EXERCISE INPUT —

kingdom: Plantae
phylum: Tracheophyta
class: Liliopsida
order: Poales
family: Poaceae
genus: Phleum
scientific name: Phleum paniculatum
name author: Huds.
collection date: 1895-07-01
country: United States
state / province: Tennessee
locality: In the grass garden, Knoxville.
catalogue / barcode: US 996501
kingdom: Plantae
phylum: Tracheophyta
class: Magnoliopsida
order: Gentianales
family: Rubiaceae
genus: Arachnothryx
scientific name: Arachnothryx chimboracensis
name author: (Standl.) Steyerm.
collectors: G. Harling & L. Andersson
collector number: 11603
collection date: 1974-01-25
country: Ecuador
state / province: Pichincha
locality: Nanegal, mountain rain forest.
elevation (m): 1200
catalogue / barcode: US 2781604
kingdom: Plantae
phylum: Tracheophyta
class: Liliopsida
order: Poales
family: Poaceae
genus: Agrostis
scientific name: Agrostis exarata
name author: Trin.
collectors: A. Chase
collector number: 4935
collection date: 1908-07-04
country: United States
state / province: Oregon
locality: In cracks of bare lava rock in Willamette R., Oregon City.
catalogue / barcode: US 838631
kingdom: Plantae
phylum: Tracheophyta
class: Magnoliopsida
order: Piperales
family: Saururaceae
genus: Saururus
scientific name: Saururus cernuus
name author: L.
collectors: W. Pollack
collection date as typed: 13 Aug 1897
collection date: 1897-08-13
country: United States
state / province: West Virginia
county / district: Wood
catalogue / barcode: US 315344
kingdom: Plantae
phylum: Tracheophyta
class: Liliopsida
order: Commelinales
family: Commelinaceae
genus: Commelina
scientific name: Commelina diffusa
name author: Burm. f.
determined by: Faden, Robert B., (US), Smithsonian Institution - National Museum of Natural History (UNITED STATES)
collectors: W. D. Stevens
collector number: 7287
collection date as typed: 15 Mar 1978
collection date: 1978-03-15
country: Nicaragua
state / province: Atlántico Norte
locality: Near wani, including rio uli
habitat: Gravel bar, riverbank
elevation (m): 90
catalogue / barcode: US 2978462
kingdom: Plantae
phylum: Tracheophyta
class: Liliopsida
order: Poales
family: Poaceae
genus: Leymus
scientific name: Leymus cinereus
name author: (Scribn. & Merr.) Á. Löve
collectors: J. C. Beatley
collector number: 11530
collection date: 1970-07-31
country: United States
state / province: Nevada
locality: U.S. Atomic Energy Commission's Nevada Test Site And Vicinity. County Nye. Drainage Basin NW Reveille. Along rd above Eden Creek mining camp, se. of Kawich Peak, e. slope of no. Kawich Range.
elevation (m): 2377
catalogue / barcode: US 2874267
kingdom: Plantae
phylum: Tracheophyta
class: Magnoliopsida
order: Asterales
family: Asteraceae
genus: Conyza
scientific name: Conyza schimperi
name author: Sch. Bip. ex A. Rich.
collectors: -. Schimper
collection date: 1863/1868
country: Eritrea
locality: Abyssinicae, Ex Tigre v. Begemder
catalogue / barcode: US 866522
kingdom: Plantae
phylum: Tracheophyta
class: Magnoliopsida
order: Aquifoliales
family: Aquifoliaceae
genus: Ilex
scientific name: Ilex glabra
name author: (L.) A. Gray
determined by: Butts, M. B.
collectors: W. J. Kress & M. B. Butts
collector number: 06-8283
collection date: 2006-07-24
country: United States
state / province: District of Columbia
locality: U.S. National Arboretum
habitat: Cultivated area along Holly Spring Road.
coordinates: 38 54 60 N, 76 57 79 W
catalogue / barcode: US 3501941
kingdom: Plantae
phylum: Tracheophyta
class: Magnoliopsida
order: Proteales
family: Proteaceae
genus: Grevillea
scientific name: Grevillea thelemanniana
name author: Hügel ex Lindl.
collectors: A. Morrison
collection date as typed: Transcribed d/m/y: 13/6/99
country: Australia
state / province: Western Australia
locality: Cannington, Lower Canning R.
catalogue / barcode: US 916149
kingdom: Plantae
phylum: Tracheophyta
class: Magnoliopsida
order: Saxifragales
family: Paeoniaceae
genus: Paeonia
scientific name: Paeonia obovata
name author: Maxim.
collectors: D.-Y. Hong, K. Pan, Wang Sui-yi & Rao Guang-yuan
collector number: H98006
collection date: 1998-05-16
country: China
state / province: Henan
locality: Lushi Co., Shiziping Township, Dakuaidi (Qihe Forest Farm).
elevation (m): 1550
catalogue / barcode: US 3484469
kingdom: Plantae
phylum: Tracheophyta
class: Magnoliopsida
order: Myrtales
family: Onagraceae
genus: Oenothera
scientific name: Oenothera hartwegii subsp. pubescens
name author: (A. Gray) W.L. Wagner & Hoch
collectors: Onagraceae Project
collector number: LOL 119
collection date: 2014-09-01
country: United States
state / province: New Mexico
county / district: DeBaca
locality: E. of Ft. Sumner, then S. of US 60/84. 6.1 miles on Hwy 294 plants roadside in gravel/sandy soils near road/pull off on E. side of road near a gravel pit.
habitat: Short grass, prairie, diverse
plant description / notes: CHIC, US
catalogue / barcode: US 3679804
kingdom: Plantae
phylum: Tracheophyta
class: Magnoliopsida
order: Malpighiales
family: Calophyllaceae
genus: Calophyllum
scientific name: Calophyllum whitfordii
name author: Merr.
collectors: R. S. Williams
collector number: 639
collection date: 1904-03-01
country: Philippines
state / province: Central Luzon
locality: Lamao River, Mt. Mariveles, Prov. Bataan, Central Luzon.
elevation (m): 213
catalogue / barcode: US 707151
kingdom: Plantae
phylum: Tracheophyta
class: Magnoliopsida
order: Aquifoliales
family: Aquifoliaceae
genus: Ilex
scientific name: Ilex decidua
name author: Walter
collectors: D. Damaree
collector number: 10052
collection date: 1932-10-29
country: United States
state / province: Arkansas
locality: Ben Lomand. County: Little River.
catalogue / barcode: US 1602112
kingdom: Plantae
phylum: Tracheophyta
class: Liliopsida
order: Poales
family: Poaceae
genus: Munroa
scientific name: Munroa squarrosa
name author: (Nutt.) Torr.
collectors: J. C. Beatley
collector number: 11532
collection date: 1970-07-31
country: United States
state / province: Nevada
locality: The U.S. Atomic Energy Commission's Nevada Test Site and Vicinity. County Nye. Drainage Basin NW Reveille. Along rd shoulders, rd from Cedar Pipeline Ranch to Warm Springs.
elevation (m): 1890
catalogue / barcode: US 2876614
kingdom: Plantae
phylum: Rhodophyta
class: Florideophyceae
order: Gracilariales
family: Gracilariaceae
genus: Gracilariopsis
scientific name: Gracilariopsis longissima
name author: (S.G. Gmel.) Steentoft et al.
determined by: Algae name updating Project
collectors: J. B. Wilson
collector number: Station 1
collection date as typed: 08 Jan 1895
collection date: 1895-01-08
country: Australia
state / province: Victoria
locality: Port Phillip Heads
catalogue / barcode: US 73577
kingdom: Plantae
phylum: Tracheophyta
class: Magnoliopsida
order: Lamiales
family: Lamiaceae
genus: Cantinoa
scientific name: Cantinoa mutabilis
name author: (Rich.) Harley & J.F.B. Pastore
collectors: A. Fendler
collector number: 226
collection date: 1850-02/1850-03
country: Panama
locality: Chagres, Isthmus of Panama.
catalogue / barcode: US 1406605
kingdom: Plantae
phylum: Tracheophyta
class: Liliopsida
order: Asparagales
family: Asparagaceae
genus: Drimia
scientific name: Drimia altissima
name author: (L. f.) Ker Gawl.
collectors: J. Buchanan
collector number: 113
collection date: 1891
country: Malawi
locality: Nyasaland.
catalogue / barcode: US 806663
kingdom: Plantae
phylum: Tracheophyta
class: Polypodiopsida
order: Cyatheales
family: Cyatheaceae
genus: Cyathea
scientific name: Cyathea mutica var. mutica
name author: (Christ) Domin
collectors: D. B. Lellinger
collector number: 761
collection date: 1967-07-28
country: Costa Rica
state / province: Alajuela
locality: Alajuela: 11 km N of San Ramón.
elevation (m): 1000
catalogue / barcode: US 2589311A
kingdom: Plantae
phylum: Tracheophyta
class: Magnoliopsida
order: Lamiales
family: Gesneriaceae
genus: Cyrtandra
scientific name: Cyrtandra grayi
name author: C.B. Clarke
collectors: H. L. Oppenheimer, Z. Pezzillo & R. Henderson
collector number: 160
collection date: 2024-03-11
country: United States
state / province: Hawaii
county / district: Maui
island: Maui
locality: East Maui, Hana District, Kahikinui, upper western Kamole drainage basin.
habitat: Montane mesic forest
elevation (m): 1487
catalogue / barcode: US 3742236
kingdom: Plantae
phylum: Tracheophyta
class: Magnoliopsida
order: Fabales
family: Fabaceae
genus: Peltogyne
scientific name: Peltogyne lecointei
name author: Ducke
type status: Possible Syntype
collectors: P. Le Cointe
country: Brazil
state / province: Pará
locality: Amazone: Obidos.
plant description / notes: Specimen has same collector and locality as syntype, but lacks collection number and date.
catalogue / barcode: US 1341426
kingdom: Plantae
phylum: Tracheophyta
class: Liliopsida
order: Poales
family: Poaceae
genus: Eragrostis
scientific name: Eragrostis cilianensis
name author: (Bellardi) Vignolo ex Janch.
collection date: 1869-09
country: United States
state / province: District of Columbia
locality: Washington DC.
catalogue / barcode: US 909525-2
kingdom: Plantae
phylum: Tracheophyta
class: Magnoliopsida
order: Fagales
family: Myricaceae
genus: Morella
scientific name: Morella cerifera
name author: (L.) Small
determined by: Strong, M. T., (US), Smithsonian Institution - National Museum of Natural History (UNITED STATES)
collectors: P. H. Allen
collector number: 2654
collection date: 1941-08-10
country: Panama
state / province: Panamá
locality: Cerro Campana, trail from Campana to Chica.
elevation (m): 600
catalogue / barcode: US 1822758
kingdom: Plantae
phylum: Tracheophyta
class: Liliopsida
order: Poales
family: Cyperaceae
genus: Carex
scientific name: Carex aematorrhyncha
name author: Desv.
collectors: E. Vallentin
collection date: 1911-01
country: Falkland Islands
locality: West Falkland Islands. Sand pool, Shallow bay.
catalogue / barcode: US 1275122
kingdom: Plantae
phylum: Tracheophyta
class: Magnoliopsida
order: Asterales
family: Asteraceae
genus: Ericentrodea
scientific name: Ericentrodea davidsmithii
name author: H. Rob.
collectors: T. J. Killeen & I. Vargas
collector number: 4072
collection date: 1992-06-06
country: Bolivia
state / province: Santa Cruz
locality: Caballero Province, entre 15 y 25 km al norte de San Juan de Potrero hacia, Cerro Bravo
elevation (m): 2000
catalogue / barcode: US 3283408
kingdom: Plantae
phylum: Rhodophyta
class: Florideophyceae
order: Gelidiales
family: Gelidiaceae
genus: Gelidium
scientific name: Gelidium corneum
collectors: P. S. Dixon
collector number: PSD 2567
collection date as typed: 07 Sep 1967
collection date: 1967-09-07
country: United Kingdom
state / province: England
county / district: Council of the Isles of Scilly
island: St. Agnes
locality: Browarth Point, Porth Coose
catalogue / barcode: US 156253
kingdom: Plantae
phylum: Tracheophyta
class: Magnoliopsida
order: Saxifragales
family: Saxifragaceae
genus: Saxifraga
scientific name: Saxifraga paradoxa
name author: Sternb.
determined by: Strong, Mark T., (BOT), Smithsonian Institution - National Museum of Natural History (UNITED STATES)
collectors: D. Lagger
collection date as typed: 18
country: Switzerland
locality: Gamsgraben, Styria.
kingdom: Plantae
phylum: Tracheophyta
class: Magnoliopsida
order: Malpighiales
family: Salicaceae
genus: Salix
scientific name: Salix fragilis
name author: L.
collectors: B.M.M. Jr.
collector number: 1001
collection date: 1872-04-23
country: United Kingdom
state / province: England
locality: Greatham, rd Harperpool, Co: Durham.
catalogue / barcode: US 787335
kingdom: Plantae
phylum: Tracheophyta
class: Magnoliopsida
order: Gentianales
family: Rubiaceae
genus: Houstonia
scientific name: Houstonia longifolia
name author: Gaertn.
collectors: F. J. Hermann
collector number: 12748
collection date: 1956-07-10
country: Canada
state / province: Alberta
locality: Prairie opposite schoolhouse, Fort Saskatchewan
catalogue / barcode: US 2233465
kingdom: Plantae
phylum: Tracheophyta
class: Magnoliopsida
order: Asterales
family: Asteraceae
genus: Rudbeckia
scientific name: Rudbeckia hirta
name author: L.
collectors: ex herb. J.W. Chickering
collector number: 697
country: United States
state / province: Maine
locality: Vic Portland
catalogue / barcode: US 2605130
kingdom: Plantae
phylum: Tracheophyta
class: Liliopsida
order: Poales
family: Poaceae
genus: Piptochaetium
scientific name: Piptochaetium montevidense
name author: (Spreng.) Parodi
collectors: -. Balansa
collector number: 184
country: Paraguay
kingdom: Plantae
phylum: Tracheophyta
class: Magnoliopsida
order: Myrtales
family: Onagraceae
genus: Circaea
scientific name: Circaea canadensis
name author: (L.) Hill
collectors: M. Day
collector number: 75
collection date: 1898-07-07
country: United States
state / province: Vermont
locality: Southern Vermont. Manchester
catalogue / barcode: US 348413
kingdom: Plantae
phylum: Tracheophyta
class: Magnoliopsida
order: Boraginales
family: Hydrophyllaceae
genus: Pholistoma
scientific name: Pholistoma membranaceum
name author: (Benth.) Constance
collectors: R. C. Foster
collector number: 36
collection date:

WHAT THE TASK ASKS — Quote the rows above, from the line with "family: Gracilariaceae" up to and including the line with "genus: Cantinoa".

COMPLETE OUTPUT —
family: Gracilariaceae
genus: Gracilariopsis
scientific name: Gracilariopsis longissima
name author: (S.G. Gmel.) Steentoft et al.
determined by: Algae name updating Project
collectors: J. B. Wilson
collector number: Station 1
collection date as typed: 08 Jan 1895
collection date: 1895-01-08
country: Australia
state / province: Victoria
locality: Port Phillip Heads
catalogue / barcode: US 73577
kingdom: Plantae
phylum: Tracheophyta
class: Magnoliopsida
order: Lamiales
family: Lamiaceae
genus: Cantinoa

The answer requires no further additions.